Patients may experience a change in their eating habits, elimination patterns, or sleeping schedule. Remember that every patient is different. With depression one patient could have hypersomnia, anorexia, and constipation, while another patient may display insomnia, overeating, and diarrhea.
Patients typically have a sad affect while depressed. It has been hypothesized that due to the deficiency of the neurotransmitters norepinephrine, serotonin, and dopamine that the brain does not function adequately leading to the patient feeling unhappy.
Patients can experience the feelings of worthlessness and/or hopelessness.
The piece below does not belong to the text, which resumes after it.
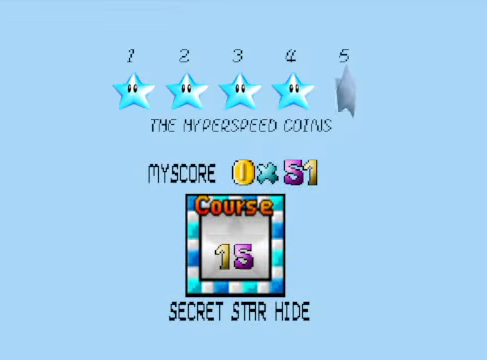
Gameplay with a controller (Xbox layout); each line is a JSON object with the inputs held at the frame after it. "events" lists button and stick changes between this image and that frame as [ms after this image, input, new state], when the widget could be followed in between. Not read: L3 R3.
{"buttons": ["A"], "left_stick": "center", "right_stick": "center", "events": [[401, "A", "down"]]}
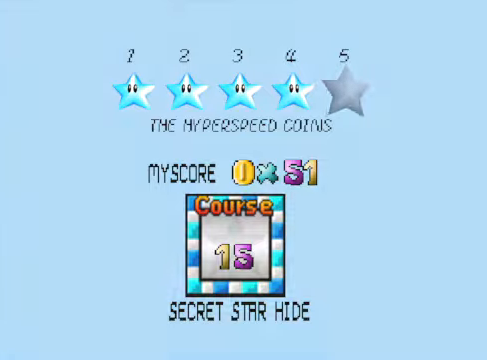
{"buttons": [], "left_stick": "center", "right_stick": "center", "events": [[33, "A", "up"]]}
Encouraging a patient to be self-efficient can help decrease these feelings.
Patients can feel guilty about being depressed, guilt related to a loss, or guilt for something in the past. Guilt can be a powerful emotion that can lead a patient to self-doubt or even self-harm. Encourage the patient to talk about their feelings.
Patients that are depressed are unable to cope with stress and end up expressing their frustration as anger. Anger involves a sense of powerlessness over the situation.
Because of the lack of motivation and the decrease ability to manage stress, depressed patients find it hard to problem solve. Issues go unresolved, which can add to guilt or feelings of worthlessness.
Patients with depression can have a slower demeanor. Their memory can be called at times “patchy” and there may be selective disorientation, along with a lack of being able to concentrate. The patient may dwell on perceived faults and failures and be unable to focus on strengths and successes.